Не помню, что тогда произошло, – туман времени и жестокость маразма достали меня уже в тридцать три, – но наверняка что-то запоминающееся, потому что кто-то нас сфотографировал и у меня до сих пор осталась копия снимка: я – довольный, как удав, Блох смотрит на меня сверху вниз с интересным выражением, в котором читается благожелательность, терпение, веселое недоумение и отчетливый ужас. С тех пор я имею честь зваться другом Роберта Блоха.
Еще одна история – и позволю Блоху самому говорить за себя о карьере, детстве и природе насилия. Когда в 1962-м я прибыл в Голливуд, буквально без доллара в кармане (у меня было десять центов, жена, сын, и мы так разорились на пути через страну, что последние три сотни миль[72] на помятом «форде» 1951 года питались только пачкой с пекановыми пралине), Роберт Блох – в то время сам не то чтобы обеспеченный – одолжил мне достаточно на жилье и еду. Он дожидался долга три года и ни разу не просил у меня большую сумму. Он – из настоящих самаритян, как подтвердит любой, кто к нему хотя бы приближался. Вот очередная великая дихотомия нашего времени: человек столь добрый, веселый, сострадательный и мирный, как Блох, с тревожной регулярностью пишет самые кровавые и извращенные истории. В качестве утешения остается только вспомнить жалобу Старджона о том, что его после того, как он написал всего один – и единственный – рассказ о гомосексуализме, так все обвинили в том, что он гей. Блох – сущность диаметрально противоположная ужасам, что он переносит на бумагу. (Здесь хочется предложить читателю вспомнить эти рассуждения, когда он дойдет до рассказа
А теперь, источая ностальгию и дружелюбие, появляется сам Блох: «В детстве я перескочил несколько классов средней школы и оказался в обществе подростков старше и крупнее, которые познакомили меня с дикими джунглями детской площадки с ее тайной иерархией и нескончаемыми издевательствами сильных над слабыми. К счастью для себя, я так и не стал ни жертвой, ни гиперкомпенсирующимся задирой; каким-то чудом я обнаружил, что взамен могу увлекать товарищей разными сложными играми, требующими воображения. Мы рыли на заднем дворе окопы и играли в войнушку; открытая передняя веранда превращалась в палубу пиратского корабля – и захваченные пленные шли за борт по доске (часть раскладного стола в столовой), чтобы окунуться в океан лужайки. Но я смутно осознавал, что мои выдуманные представления и цирки удерживали интерес друзей хуже, чем игры, задуманные как суррогат насилия. И впоследствии, когда их неизбежно привлекло дозволенное насилие бокса, борьбы, футбола и других способов выплеснуть накопившийся гнев на человека, одобренных взрослыми, лично я удалился к чтению, рисованию, актерской игре и удовольствиям театра и кинематографа.

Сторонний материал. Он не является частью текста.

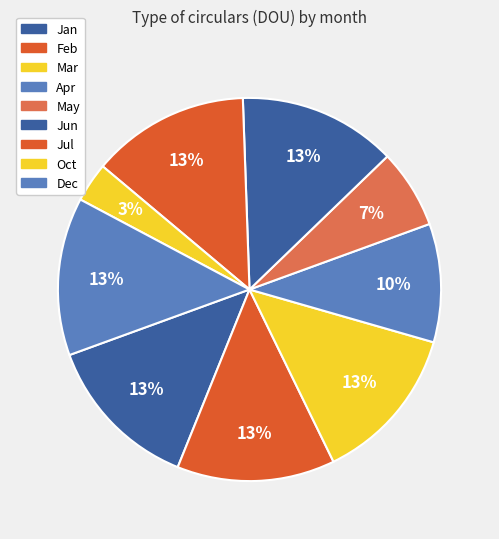

How many segments does this pie chart have?

9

В восемь лет меня до смерти напугала немая версия „Призрака оперы“, но чему-то во мне хватило объективности, чтобы меня заинтриговала эта демонстрация силы вымысла. Я начал много читать о воображаемом насилии. Когда в пятнадцать я завел переписку с писателем фэнтези Говардом Лавкрафтом, он посоветовал мне самому попробовать себя в литературе. Будучи в старшей школе комиком, я открыл для себя, что могу вызывать у людей смех; теперь я начал понимать, что могу вызывать у них и другие чувства.